Wednesday, 22 January 2014

trying to be tidy

It rained a lot.  Again.  I returned to the task of trying to tidy up the ironing room, and make space on the bookshelves to consolidate the history section upstairs, so that gardening and cooking in the study can both budge along.

I decided that the art of chucking stuff out is to get into the groove.  I didn't need my second (or even first?) year notes on Economic Botany, and the planning framework has changed so much since 2003 that my file on that was of no conceivable use to anyone.  I remember I did sell my key textbook from that module on Amazon, as soon as I'd finished the semester, on the grounds that it would only go out of date.  Once I'd parted with rice as an industrial crop and my account of a trip to a tomato grower in Lincolnshire (a tricky assignment, that one, since he wouldn't give us any financial information at all) throwing away garden history didn't seem too hard.

By now my baleful eye has turned towards the boxes of years old bee magazines that we're currently playing host to on behalf of the Colchester beekeepers.  I had better get the committee's approval before doing anything drastic, but unless somebody else will volunteer to have them in their spare room I think they are for the chop.  Yes, they are theoretically a valuable historical archive, but I'll take the chance that somebody else somewhere in the country has a copy.  Nobody has ever asked to look at them even once since I've had them.

Likewise the committee needs to agree how many back years of divisional accounts it wants to keep.  I searched through them looking for clues as to what equipment or other assets the division might have bought in the dim and distant past, and which might now be lurking unrecorded with some of the older members, and found precious little of interest, about capital assets or anything else.  I don't think social historians of the future will be wringing their hands about the loss of priceless information if I can get my colleagues' permission to bin that lot.

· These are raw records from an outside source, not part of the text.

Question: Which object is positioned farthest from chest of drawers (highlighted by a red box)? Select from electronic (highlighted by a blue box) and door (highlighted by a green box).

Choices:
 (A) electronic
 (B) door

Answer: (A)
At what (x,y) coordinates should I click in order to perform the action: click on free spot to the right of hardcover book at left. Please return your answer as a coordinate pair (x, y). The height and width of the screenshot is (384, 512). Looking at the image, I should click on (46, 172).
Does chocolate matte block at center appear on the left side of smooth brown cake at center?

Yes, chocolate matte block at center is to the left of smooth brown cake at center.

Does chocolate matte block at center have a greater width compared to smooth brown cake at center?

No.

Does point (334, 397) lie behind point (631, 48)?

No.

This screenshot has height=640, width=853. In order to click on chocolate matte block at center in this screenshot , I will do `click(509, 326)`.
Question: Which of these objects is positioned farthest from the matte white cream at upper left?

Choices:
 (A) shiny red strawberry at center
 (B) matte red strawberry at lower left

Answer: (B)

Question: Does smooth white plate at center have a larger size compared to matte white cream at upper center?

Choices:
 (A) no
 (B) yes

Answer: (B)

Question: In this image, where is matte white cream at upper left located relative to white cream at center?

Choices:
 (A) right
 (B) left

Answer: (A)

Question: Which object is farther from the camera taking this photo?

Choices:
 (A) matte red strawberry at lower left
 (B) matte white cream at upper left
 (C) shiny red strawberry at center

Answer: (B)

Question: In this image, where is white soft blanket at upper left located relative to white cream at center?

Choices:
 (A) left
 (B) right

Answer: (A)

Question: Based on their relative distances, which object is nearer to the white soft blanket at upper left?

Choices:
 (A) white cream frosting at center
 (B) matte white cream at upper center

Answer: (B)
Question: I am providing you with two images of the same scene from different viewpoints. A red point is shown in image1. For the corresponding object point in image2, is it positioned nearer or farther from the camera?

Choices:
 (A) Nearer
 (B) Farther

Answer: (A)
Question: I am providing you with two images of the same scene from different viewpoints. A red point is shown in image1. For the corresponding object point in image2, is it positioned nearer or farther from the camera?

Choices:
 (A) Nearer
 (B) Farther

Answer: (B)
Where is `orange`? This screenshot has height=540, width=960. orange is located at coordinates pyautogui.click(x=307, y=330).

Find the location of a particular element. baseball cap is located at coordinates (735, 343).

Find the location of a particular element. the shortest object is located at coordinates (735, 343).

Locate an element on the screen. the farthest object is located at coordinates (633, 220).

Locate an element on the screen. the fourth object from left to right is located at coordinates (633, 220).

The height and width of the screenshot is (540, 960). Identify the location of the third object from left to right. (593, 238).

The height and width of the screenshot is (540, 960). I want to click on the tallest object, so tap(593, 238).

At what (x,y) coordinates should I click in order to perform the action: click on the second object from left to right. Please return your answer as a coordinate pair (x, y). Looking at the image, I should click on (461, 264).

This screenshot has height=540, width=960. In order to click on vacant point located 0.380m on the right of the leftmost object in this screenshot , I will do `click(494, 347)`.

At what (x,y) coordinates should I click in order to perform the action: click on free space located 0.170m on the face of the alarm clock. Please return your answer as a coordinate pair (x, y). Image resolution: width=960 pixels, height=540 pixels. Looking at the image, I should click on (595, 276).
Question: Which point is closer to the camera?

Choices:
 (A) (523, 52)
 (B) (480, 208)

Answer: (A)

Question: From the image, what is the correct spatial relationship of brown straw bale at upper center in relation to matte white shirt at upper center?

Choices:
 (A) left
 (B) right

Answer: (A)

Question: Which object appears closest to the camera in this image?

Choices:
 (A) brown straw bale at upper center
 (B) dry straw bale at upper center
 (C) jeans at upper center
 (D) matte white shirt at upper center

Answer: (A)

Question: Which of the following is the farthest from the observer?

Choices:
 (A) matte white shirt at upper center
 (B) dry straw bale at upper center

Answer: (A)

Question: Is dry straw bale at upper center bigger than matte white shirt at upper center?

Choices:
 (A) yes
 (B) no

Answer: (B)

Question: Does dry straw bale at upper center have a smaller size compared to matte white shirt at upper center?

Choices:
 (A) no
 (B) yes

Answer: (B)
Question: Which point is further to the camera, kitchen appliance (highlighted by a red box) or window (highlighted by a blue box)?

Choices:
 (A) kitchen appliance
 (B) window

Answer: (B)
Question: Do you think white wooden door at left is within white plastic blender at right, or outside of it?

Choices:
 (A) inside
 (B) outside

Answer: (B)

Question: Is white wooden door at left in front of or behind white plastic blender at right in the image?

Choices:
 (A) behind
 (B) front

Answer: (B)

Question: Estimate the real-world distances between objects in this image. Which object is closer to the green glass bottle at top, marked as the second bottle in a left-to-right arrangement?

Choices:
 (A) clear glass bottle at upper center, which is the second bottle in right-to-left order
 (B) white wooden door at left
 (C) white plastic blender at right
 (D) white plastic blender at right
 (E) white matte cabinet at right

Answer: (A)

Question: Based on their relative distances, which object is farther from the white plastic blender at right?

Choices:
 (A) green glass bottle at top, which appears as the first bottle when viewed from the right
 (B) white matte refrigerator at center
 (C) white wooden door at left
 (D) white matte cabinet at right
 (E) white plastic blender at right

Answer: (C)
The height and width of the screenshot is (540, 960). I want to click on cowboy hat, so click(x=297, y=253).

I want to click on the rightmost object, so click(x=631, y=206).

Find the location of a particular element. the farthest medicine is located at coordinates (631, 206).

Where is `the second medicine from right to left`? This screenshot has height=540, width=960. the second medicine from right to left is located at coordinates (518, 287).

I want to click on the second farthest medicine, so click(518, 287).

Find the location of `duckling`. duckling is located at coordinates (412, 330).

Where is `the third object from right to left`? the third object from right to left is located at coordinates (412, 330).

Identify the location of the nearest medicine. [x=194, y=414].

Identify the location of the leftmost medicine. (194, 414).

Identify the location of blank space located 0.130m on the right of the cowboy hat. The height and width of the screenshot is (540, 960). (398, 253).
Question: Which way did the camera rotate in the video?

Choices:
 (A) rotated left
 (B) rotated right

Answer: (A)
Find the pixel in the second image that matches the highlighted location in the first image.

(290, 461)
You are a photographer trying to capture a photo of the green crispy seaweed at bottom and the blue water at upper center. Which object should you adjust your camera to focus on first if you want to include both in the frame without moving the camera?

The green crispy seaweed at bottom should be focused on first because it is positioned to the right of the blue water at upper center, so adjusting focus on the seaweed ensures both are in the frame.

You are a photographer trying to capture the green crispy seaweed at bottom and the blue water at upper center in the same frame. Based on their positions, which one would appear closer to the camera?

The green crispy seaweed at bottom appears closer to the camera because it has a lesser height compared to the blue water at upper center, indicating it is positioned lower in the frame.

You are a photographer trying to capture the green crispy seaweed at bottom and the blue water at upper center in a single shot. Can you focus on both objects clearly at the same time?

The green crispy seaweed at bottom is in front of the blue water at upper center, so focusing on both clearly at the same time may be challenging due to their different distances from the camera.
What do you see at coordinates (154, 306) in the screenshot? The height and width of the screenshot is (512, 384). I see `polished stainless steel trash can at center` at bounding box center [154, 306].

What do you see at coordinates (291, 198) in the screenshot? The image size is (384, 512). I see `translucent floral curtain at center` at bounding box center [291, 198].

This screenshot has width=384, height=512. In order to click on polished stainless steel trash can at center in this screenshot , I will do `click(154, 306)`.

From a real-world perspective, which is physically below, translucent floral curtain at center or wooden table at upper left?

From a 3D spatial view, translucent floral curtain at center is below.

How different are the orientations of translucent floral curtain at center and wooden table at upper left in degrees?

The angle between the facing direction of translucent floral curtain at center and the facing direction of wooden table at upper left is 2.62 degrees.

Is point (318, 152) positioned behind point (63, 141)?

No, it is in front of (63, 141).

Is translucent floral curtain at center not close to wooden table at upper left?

The Systems Administrator's immediate reaction on learning that we had two box files of paperwork relating to boats we no longer own was that they should be kept, but we'll return to the discussion tomorrow.  I can't really see what use a twenty year old instruction manual for a boat heater which now belongs to somebody else somewhere down on the Medway is to us.

I had a nasty moment when I seemed to have broken the Systems Administrator's shredder, destroying a file of bank statements for my secondary current account for 2011 and earlier.  All that happens on the account is that miscellaneous dividends are paid into it, and my National Trust membership is paid out of it by direct debit, and the only reason I keep it is out of idleness about changing all the dividend mandates, and as an act of revenge on my original bank, who had annoyed me.  Specifically, when I was giving up the City and rang to discuss a different account package, since I no longer wanted a Gold Card, the person on the end of the phone on hearing I was going back to university said that they did have a student account, but I would have to provide written proof that I was a student.  They had all of my redundancy payout sitting on the account at the time, and shortly afterwards I was rung up by someone from their wealth management section wanting to invest it for me.  I was sufficiently irritated to take my business elsewhere, apart from leaving them with the faff of processing my dividends and the very occasional cheque, and aside from bank statements and one letter telling me that my branch (in Devon) was closing, I have not heard from them since.

The shredder was not broken.  After I'd pulled the stuck paper out of the cutter blades, and the SA had poked at the sensor with a pair of scissors, and the machine had been given time to cool down, it worked again.  We can't be sure which intervention made the difference, but agreed that it was probably not designed to shred five years' worth of statements in one go.